- [Job item]: When you copy the material below, keep every line exact and omit the pictures.

- [The data]:
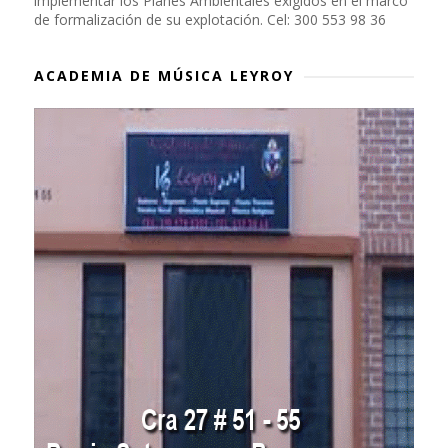
implementar los Planes Ambientales exigidos en el marco
de formalización de su explotación. Cel: 300 553 98 36
ACADEMIA DE MÚSICA LEYROY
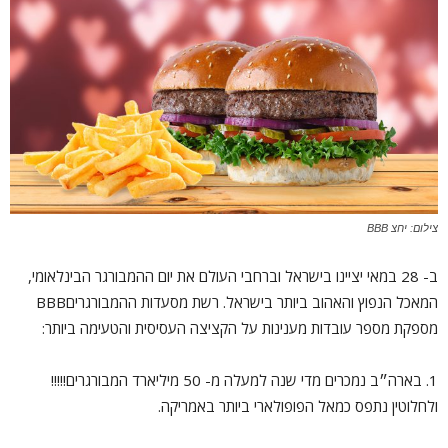
צילום: יחצ BBB
ב- 28 במאי יציינו בישראל וברחבי העולם את יום ההמבורגר הבינלאומי,
המאכל הנפוץ והאהוב ביותר בישראל. רשת מסעדות ההמבורגריםBBB
מספקת מספר עובדות מענינות על הקציצה העסיסית והטעימה ביותר:
1. בארה״ב נמכרים מדי שנה למעלה מ- 50 מיליארד המבורגרים!!!!!
ולחלוטין נתפס כמאל הפופולארי ביותר באמריקה.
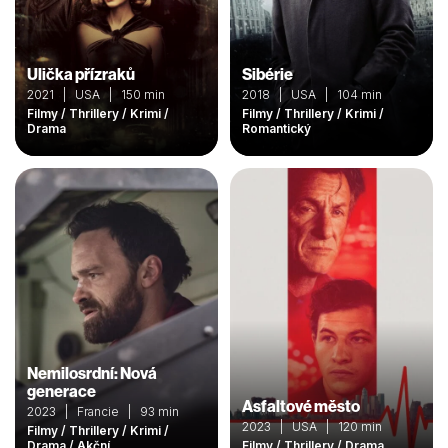
Ulička přízraků
Sibérie
2021 | USA | 150 min
2018 | USA | 104 min
Filmy / Thrillery / Krimi /
Filmy / Thrillery / Krimi /
Drama
Romantický
Nemilosrdní: Nová
generace
Asfaltové město
2023 | Francie | 93 min
2023 | USA | 120 min
Filmy / Thrillery / Krimi /
Drama / Akční
Filmy / Thrillery / Drama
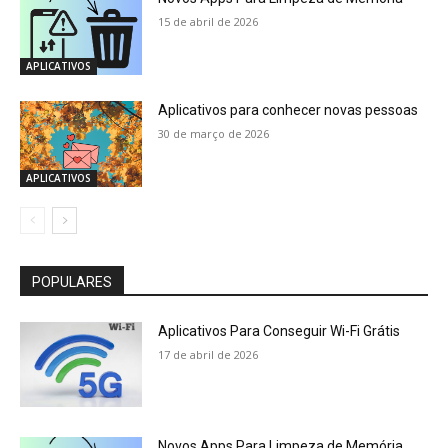
15 de abril de 2026
APLICATIVOS
Aplicativos para conhecer novas pessoas
30 de março de 2026
APLICATIVOS
POPULARES
Aplicativos Para Conseguir Wi-Fi Grátis
17 de abril de 2026
Novos Apps Para Limpeza de Memória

- [Output below]:
implementar los Planes Ambientales exigidos en el marco
de formalización de su explotación. Cel: 300 553 98 36
ACADEMIA DE MÚSICA LEYROY
צילום: יחצ BBB
ב- 28 במאי יציינו בישראל וברחבי העולם את יום ההמבורגר הבינלאומי,
המאכל הנפוץ והאהוב ביותר בישראל. רשת מסעדות ההמבורגריםBBB
מספקת מספר עובדות מענינות על הקציצה העסיסית והטעימה ביותר:
1. בארה״ב נמכרים מדי שנה למעלה מ- 50 מיליארד המבורגרים!!!!!
ולחלוטין נתפס כמאל הפופולארי ביותר באמריקה.
Ulička přízraků
Sibérie
2021 | USA | 150 min
2018 | USA | 104 min
Filmy / Thrillery / Krimi /
Filmy / Thrillery / Krimi /
Drama
Romantický
Nemilosrdní: Nová
generace
Asfaltové město
2023 | Francie | 93 min
2023 | USA | 120 min
Filmy / Thrillery / Krimi /
Drama / Akční
Filmy / Thrillery / Drama
15 de abril de 2026
APLICATIVOS
Aplicativos para conhecer novas pessoas
30 de março de 2026
APLICATIVOS
POPULARES
Aplicativos Para Conseguir Wi-Fi Grátis
17 de abril de 2026
Novos Apps Para Limpeza de Memória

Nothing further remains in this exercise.